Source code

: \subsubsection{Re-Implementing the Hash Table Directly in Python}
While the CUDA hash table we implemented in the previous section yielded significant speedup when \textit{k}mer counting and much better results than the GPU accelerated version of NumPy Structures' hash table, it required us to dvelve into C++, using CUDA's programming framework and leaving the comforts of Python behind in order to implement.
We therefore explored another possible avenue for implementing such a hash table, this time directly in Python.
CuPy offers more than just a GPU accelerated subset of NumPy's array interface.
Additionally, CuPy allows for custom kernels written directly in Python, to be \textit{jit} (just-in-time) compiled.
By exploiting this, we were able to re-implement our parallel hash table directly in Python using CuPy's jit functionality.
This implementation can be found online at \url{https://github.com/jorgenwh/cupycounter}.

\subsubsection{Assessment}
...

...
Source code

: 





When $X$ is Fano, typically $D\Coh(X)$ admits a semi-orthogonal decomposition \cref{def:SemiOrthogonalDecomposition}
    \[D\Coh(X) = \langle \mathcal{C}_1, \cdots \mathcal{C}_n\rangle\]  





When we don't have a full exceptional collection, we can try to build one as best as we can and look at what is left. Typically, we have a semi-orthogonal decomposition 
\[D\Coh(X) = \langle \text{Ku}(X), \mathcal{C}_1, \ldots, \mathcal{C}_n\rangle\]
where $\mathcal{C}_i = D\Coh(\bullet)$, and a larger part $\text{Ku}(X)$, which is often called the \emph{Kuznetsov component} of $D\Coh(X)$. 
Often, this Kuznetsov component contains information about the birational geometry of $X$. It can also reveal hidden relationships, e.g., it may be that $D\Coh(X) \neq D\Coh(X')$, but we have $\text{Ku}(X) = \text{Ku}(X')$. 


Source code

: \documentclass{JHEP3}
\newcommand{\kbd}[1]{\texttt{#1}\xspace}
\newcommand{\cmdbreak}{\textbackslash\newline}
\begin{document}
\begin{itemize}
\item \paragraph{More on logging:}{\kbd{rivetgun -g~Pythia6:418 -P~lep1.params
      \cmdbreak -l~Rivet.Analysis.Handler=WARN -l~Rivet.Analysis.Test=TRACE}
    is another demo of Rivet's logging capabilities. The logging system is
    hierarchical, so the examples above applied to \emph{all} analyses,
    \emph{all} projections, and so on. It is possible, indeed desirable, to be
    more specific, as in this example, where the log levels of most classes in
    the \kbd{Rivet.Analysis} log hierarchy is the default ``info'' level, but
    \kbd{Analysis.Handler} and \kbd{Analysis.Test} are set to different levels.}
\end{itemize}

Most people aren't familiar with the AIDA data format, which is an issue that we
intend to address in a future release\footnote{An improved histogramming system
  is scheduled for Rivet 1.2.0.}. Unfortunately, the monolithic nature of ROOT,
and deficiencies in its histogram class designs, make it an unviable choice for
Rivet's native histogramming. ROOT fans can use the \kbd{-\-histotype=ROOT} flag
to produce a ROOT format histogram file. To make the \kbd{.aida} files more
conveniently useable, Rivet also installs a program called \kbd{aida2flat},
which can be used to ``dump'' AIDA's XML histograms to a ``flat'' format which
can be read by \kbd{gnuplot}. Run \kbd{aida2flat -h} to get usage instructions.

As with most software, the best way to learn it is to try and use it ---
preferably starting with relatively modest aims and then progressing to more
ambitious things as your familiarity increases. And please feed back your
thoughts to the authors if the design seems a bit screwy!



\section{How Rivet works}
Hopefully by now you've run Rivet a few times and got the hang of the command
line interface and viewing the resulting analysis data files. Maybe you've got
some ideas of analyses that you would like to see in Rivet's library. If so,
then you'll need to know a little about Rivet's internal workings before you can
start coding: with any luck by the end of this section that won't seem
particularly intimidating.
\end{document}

================

*EXERCISE DIRECTIONS:* The string to find is "levels"; copy every line of the listing that has it.

*RESPONSE TO THIS TASK:*
    more specific, as in this example, where the log levels of most classes in
    \kbd{Analysis.Handler} and \kbd{Analysis.Test} are set to different levels.}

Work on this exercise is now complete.